» **Instructions to follow**
Reproduce, from the lines below, exactly the stretch that begins at the line containing "index pip: (935, 722)" and ends at the line containing "pinky tip: (1133, 750)", both included.

» **Source data**
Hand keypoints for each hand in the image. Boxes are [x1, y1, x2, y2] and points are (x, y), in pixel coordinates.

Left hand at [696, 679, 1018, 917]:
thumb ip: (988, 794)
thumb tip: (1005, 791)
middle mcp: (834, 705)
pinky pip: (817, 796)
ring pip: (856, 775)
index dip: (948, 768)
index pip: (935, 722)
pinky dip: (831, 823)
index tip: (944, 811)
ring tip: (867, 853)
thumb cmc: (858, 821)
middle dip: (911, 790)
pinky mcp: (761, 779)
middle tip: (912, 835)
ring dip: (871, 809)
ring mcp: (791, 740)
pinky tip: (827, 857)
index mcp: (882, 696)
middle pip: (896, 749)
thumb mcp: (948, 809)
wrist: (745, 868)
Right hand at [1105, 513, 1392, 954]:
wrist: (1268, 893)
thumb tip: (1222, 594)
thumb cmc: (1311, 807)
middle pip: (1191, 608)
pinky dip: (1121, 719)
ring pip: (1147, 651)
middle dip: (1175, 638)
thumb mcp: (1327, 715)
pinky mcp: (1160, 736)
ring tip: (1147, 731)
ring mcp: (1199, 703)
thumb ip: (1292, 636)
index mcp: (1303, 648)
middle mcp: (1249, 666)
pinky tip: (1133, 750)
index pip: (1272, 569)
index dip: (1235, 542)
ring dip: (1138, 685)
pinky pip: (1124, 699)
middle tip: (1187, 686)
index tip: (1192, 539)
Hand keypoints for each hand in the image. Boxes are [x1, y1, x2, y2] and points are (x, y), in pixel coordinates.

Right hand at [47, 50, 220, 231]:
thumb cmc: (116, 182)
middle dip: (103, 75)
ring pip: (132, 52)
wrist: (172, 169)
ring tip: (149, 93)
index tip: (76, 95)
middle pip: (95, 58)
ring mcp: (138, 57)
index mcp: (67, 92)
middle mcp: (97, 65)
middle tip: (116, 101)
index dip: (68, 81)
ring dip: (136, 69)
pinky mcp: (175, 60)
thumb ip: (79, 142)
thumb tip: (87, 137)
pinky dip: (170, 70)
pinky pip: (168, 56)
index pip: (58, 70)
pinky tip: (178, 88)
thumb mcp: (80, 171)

» **Task output**
index pip: (935, 722)
pinky dip: (831, 823)
index tip: (944, 811)
ring tip: (867, 853)
thumb cmc: (858, 821)
middle dip: (911, 790)
pinky mcp: (761, 779)
middle tip: (912, 835)
ring dip: (871, 809)
ring mcp: (791, 740)
pinky tip: (827, 857)
index mcp: (882, 696)
middle pip: (896, 749)
thumb mcp: (948, 809)
wrist: (745, 868)
Right hand at [1105, 513, 1392, 954]:
wrist: (1268, 893)
thumb tip: (1222, 594)
thumb cmc: (1311, 807)
middle pip: (1191, 608)
pinky dip: (1121, 719)
ring pip: (1147, 651)
middle dip: (1175, 638)
thumb mcp: (1327, 715)
pinky mcp: (1160, 736)
ring tip: (1147, 731)
ring mcp: (1199, 703)
thumb ip: (1292, 636)
index mcp: (1303, 648)
middle mcp: (1249, 666)
pinky tip: (1133, 750)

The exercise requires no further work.